Cicero Waterski Clinic waiver

WAIVER, RELEASE, AND CONSENT TO MEDICAL ATTENTION In exchange for my being allowed to participate as a volunteer in the RHI Sports Program (“Program”), I, and if I am not 18 years, old my parent or legal guardian, agree to be bound by each of the following:

  1.      Identification of Risks.  I understand that participation in the Program may involve risk of injury, disability or death.

  2.      Assumption of Risks.  I assume all risks connected with my participation in the Program.  I accept personal responsibility of any liability, injury, loss or damage in any way connected with my participation in the Program, and while

3.      particular skills, equipment, and personal discipline may reduce those risks, the risks may continue to exist.  

4.      Waiver and Release.  I release and discharge RHI and Program and the Town of Cicero, and each of their affiliated organizations, directors, officers, sponsors, employees, agents, successors, and assigns, clubs, host organizations, referees, coaches, volunteers, club members, individual members, contractors, participants,  advertisers, and, if applicable, owners or lessors of premises used for the activity, (“THE RELEASEES”}   from all claims for any liability, injury, loss, damage, or causes in any way connected with my participation in the Program, to the fullest extent permitted by law.

5.      .  I acknowledge that the Program and Town of Cicero are not liable for injury arising out of participation in the activities, even if arising from or caused by the ordinary negligence or otherwise of  THE RELEASEES.

6.       I intend for this waiver and release to also apply to my relatives, personal representatives, heirs, beneficiaries, next of kin, and assigns who might pursue and legal action or claim for such liability, injury, loss or damage.

7.      Consent for Medical Treatment.  I agree that RHI and Program may, but have not duty to provide me, through medical personnel of their choice, medical assistance, transportation, and emergency medical services, from any licensed physician, athletic trainer, hospital or clinic

8.      Hold Harmless. I agree to indemnify and hold harmless RHI and Program, and the Town of Cicero for all claims arising out of my participation in the activities.

  9.      Health and Lack of Impairment.
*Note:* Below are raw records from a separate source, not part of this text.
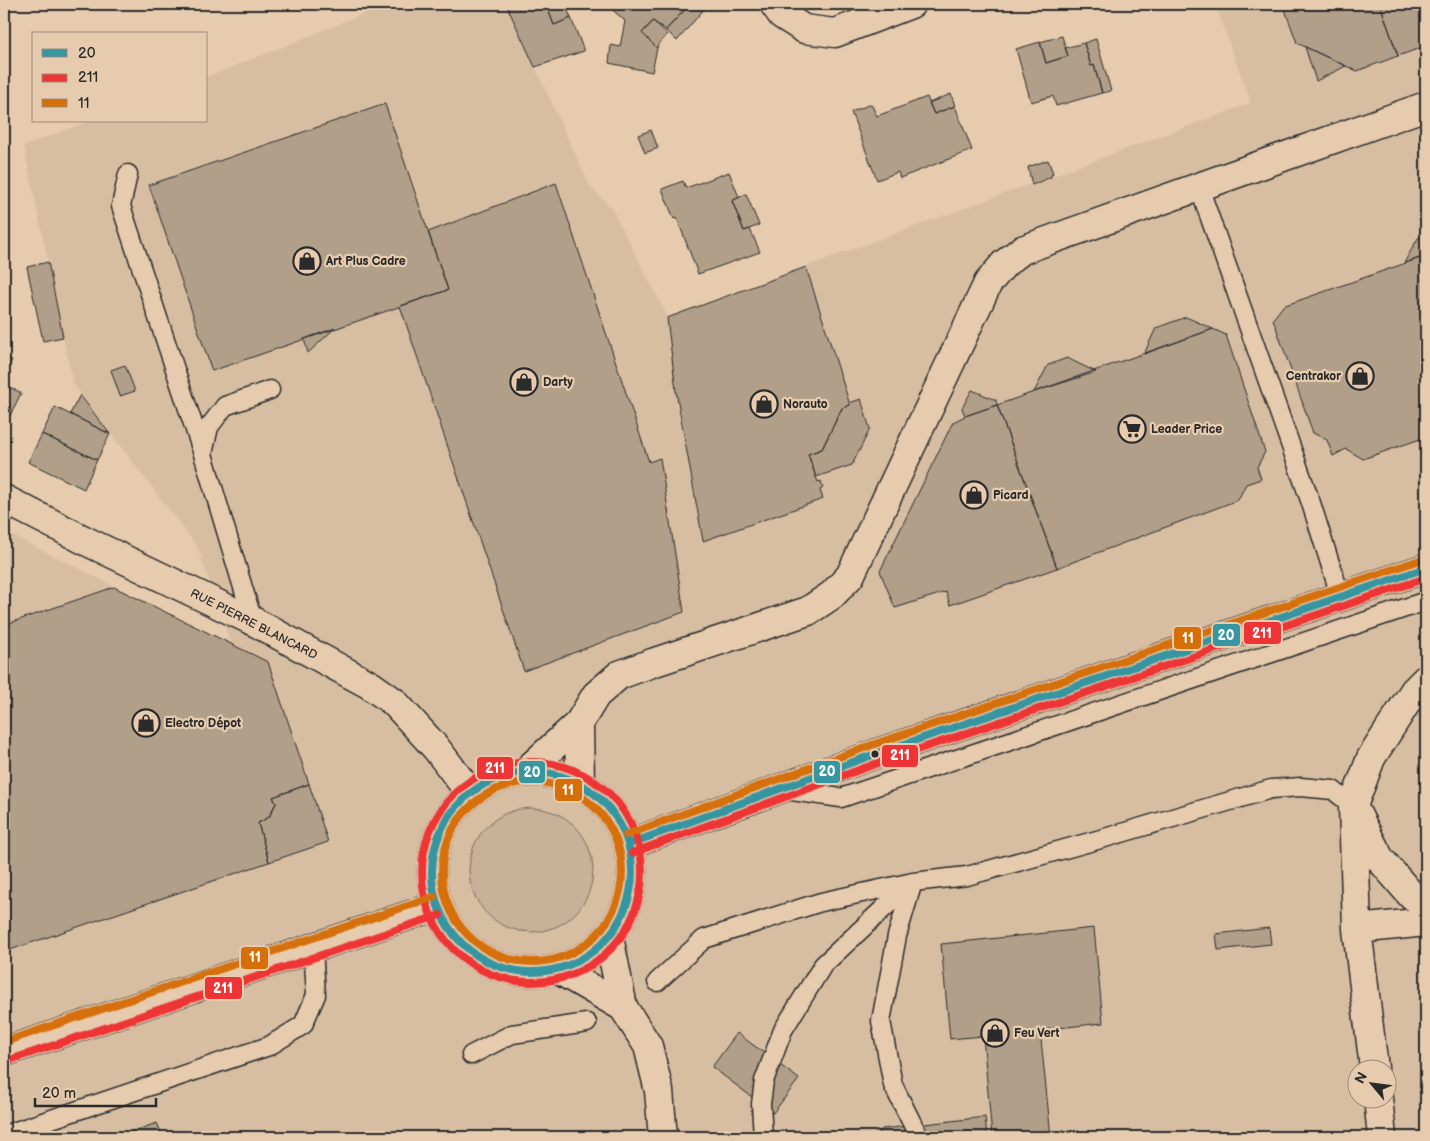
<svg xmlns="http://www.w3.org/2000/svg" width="1430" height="1141" font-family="'Balsamiq Sans',sans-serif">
  <rect width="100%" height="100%" fill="#e7cbae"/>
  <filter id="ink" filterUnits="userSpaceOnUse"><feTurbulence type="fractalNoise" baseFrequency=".02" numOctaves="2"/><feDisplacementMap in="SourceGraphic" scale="10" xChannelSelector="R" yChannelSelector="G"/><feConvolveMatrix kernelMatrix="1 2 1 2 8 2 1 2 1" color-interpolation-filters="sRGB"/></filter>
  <g filter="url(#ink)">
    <path fill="#d7bea3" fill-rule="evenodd" d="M388 4H506L590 186 612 209 668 317 1251 103 1215 4H1426V1137H4V531L231 645 198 548 73 384 24 146 89 121H206V77L260 56ZM1358 1068H1388V1098H1358Z"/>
    <path fill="#c8b099" stroke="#7a6e62" d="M469 870a62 62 0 1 1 124 0a62 62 0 1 1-124 0Z"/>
    <path fill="#b29f8a" stroke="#2b2b2b" d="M4 4H5L9 29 4 31Z
      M506 4H546L554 25 571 18 584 51 535 67Z
      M554 4H565L571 18 554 25 547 7Z
      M606 4H690L666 30 653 21 642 33 657 48 652 72 609 63 611 45 620 47 625 21Z
      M690 4H699L705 8 677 41 666 30Z
      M1283 4H1380L1398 56 1357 71 1346 66 1297 43Z
      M1380 4H1426V46L1398 56Z
      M653 21 668 34 658 45 657 48 642 33Z
      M1062 36 1068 56 1046 63 1040 42Z
      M1096 39 1111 91 1102 93 1094 65 1091 66 1084 43Z
      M1040 42 1046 63 1068 56 1065 48 1084 43 1091 66 1094 65 1102 93 1056 106 1053 96 1031 102 1016 49Z
      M1305 47 1346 66 1316 81Z
      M951 94 955 106 934 114 929 103Z
      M927 97 934 114 955 106 972 150 900 178 898 172 877 180 851 112 871 104 877 116Z
      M385 104 448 290 212 371 149 185Z
      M651 130 658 148 645 153 638 135Z
      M1048 160 1053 173 1051 175V177L1032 185 1028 167Z
      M729 172 739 197 732 201 744 231 750 229 760 252 698 274 677 218 674 219 662 189 683 181 686 188Z
      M556 183 649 462 660 458 684 612 524 671 400 306 448 290 428 232Z
      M746 194 759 225 744 231 732 201Z
      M1426 235V256L1404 263 1418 238Z
      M1426 256V437L1363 459 1346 449 1333 456 1327 440 1313 433 1273 319 1283 306Z
      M48 262 63 337 43 341 27 267Z
      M806 267 850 405 842 408 822 449 808 454 816 477 818 482 821 481 823 488 820 490 823 499 703 541 676 391 667 318Z
      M1186 317 1213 329 1144 354 1156 328Z
      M335 328 308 353 304 339Z
      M1213 329 1226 335 1265 452 1257 467 1261 479 1246 484 1238 500 1057 568 997 405Z
      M4 356 12 360 4 376Z
      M1067 358 1096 372 1034 392 1048 365Z
      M125 365 135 391 120 396 111 370Z
      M4 384 21 393 4 428Z
      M972 390 996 400 997 405 965 416 962 408Z
      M80 395 110 434 70 414Z
      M861 399 870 429 852 465 816 477 808 454 822 449 842 408 850 405 849 403Z
      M997 405 1057 568 950 605 946 592 895 608 880 571 953 422 965 416Z
      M55 407 110 434 97 460 42 434Z
      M42 434 97 460 84 489 28 462Z
      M114 587 268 662 309 784 273 797 276 803 269 817 258 823 269 862 4 952V625Z
      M309 784 328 842 269 862 258 823 269 817 276 803 273 797Z
      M1094 928 1103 1023 1040 1030 1051 1137H992L983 1036 950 1039 941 944Z
      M1269 928 1271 944 1218 950 1216 934Z
      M737 1033 799 1079 773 1113 712 1067Z
      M985 1117 987 1137H876L882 1129Z
      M157 1123 163 1137H116Z"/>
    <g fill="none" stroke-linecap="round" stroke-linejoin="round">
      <g stroke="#2b2b2b" stroke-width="21">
        <path id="lane" d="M128 174 121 206 203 454
          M1199 187 1311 503 1341 598
          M253 621 203 454 209 427 225 406 270 390
          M785 790 841 798 1426 601
          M913 882 897 936 881 1021 893 1085 919 1137
          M657 982 704 939 821 902 913 882 967 876 1108 837 1271 789 1301 787 1333 790 1353 806
          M471 1055 512 1034 587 1023
          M4 1135 269 1046 303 1025 316 995 313 948
          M763 1137 761 1104 764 1081 783 1030 823 965 912 882"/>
      </g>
      <g stroke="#2b2b2b" stroke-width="31">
        <path id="street" d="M774 4 782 15 804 29 835 33 911 4
          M4 499 88 542 253 621 370 685 394 702 436 748 470 793
          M579 723 580 784
          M525 772 579 723 596 695 619 675 652 663 808 611 832 595 850 576 988 283 1004 264 1022 250 1426 106
          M1357 814 1380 859 1412 896 1426 902
          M1357 929 1426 922
          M609 937 623 1007 648 1046 659 1091 663 1137
          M559 970 623 1007
          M1374 1068 1357 929 1353 806 1371 758 1414 691 1426 679
          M1378 1098 1382 1137"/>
      </g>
      <g stroke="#2b2b2b" stroke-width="31">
        <path id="secondary" d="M432 872a100 100 0 1 1 200 0a100 100 0 1 1-200 0Z
          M629 844 875 754 1426 568
          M4 1052 437 906"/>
      </g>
      <use href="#lane" stroke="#e7cbae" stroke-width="18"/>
      <use href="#street" stroke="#e7cbae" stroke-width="28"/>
      <use href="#secondary" stroke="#e7cbae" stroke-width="28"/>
      <g stroke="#e7cbae" stroke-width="11">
        <path id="bus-1" d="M432 872a100 100 0 1 1 200 0a100 100 0 1 1-200 0Z
          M629 844 875 754 1426 568"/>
      </g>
      <g stroke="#e7cbae" stroke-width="11">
        <path id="bus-2" d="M422 872a110 110 0 1 1 220 0a110 110 0 1 1-220 0Z
          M632 853 878 763 1426 578
          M7 1061 440 915"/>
      </g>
      <g stroke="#e7cbae" stroke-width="11">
        <path id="bus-3" d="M442 872a90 90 0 1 1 180 0a90 90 0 1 1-180 0Z
          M626 835 872 745 1423 559
          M4 1042 434 897"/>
      </g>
      <use href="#bus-1" stroke="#3696a1" stroke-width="8"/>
      <use href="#bus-2" stroke="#ee3536" stroke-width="8"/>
      <use href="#bus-3" stroke="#d56f09" stroke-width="8"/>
    </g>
  </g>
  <defs>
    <g id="shop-ring" transform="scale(1.4375)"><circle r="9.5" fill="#e7cbae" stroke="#2b2b2b" stroke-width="1.5"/><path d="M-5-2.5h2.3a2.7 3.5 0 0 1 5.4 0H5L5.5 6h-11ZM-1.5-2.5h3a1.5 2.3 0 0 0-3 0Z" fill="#2b2b2b"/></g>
    <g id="supermarket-ring" transform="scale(1.4375)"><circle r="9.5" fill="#e7cbae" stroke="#2b2b2b" stroke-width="1.5"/><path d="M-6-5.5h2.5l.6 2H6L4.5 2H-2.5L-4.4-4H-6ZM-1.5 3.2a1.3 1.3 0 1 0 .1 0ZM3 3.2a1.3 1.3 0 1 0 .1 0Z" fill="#2b2b2b"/></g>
  </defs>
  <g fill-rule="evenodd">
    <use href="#shop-ring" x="307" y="261"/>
    <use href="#shop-ring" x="1360" y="376"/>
    <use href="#shop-ring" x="524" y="382"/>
    <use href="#shop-ring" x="764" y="404"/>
    <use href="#supermarket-ring" x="1132" y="429"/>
    <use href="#shop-ring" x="974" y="495"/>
    <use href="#shop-ring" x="146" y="723"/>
    <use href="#shop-ring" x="995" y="1033"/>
  </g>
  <circle fill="#2b2b2b" stroke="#e7cbae" stroke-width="2" cx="875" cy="754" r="4.5"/>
  <g text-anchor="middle" stroke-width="4.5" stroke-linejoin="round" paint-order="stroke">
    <g font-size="12" font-weight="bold" fill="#2b2b2b" stroke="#e7cbae" text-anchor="start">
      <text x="326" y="265">Art Plus Cadre</text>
      <text x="1341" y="380" text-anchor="end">Centrakor</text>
      <text x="543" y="386">Darty</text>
      <text x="783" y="408">Norauto</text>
      <text x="1151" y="433">Leader Price</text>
      <text x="993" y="499">Picard</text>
      <text x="165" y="727">Electro Dépot</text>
      <text x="1014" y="1037">Feu Vert</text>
    </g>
    <g font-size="12" fill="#2b2b2b" stroke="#e7cbae">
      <text transform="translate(254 624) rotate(27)" y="4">RUE PIERRE BLANCARD</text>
    </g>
  </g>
  <g stroke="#e7cbae" stroke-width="2">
    <rect x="1243" y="621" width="39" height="24" rx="5" fill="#ee3536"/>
    <rect x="1212" y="623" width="29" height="24" rx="5" fill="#3696a1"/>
    <rect x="1173" y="626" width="29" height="24" rx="5" fill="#d56f09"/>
    <rect x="881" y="744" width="38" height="24" rx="5" fill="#ee3536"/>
    <rect x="476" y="756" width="38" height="24" rx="5" fill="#ee3536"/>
    <rect x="813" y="760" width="28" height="24" rx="5" fill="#3696a1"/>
    <rect x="518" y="760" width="28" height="24" rx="5" fill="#3696a1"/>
    <rect x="554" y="778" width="29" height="24" rx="5" fill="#d56f09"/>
    <rect x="240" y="946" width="29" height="24" rx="5" fill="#d56f09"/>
    <rect x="204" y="976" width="39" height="24" rx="5" fill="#ee3536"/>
  </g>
  <g font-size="14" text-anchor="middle" font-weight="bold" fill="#fff">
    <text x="1262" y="638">211</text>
    <text x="1226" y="640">20</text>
    <text x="1188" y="643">11</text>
    <text x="900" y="760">211</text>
    <text x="495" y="773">211</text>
    <text x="827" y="776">20</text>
    <text x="532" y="777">20</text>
    <text x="568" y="795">11</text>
    <text x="255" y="962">11</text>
    <text x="223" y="993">211</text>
  </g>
  <rect width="1430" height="1141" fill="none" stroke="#e7cbae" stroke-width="20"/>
  <rect x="10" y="10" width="1410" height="1121" fill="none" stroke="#2b2b2b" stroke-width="2" filter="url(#ink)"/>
  <rect x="32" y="32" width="175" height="90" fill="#e7cbae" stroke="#9c8b7a"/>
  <rect x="42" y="49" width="25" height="8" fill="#3696a1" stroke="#9c8b7a"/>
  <text x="78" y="58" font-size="15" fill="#2b2b2b">20</text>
  <rect x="42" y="74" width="25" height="8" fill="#ee3536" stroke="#9c8b7a"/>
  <text x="78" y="82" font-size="15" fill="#2b2b2b">211</text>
  <rect x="42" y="99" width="25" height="8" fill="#d56f09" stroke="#9c8b7a"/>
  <text x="78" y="108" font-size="15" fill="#2b2b2b">11</text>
  <g transform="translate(1372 1084) rotate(299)"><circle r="24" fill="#e7cbae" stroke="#9c8b7a"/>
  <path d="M0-4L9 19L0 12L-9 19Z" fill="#2b2b2b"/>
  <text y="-8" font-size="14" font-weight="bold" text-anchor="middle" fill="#2b2b2b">N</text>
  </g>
  <path d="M35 1098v8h121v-8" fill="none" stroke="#2b2b2b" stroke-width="2.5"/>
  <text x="42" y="1098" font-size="15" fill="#2b2b2b" stroke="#e7cbae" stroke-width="4" paint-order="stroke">20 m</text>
</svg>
I, or my parent/legal guardian, represent that, to my/their knowledge, I am in good health and suffer no physical impairment that would or should prevent my participation in volunteer activities.

10.   Choice of Law: The foregoing agreement, consent, waiver and release shall be governed, interpreted and construed according to the law of the State of Indiana, without reference to choice of law principles.   I understand this waiver is intended to be as broad and inclusive as permitted by the laws of the state of Indiana and agree that if any portion of the agreement is invalid, the remainder will continue in full legal force and effect.  

FOR PARTICIPANTS UNDER THE AGE OF 18 OR LEGALLY INCAPACITATED

Undersigned parent, or legal guardian, or legal representative acknowledges that he/she is not only signing this Agreement on his/her/their behalf, but that he/she/they is also signing on behalf of the minor or legally incapacitated adult and that the minor or the legally incapacitated adult shall be bound by all the terms of this Agreement.  Additionally, by signing this Agreement as the parent, or legal guardian, or legal representative of a minor or legally incapacitated adult, the parent, legal guardian, or legal representative understands that he/she/they is also waiving rights on behalf of the minor or legally incapacitated adult that the minor or legally incapacitated adult otherwise may have.  The Undersigned parent, or legal guardian, or legal representative agrees that, but for the foregoing, the minor or legally incapacitated adult would not be permitted to participate in the activities.  By signing below, I hereby represent that I am the parent, legal guardian, or legal representative of a minor, or legally incapacitated adult Participant and that I have the authority to sign on the Participant’s behalf.

I HAVE READ THIS WAIVER, RELEASE OF LIABILITY, AND CONSENT AND FULLY UNDERSTAND AND AGREE TO THE TERMS AND CONDITIONS CONTAINED HEREIN, AND UNDERSTAND THAT I HAVE GIVEN UP SUBSTANTIAL RIGHTS BY SIGNING IT. I AM SIGNING THIS WAIVER, RELEASE, AND CONSENT FREELY AND VOLUNTARILY.      

Who will be participating?

Adult  Children

Parent / Guardian Information

I am a legal guardian or have permission from legal guardian to sign waiver for adult participant who is unable to sign for themselves.

By clicking 'I Agree' below, you agree that you have read and agree with the terms of the waiver and that the information you provided is accurate. You furthermore agree that your submission of this form, via the 'I Agree' button, shall constitute the execution of this document in exactly the same manner as if you had signed, by hand, a paper version of this agreement.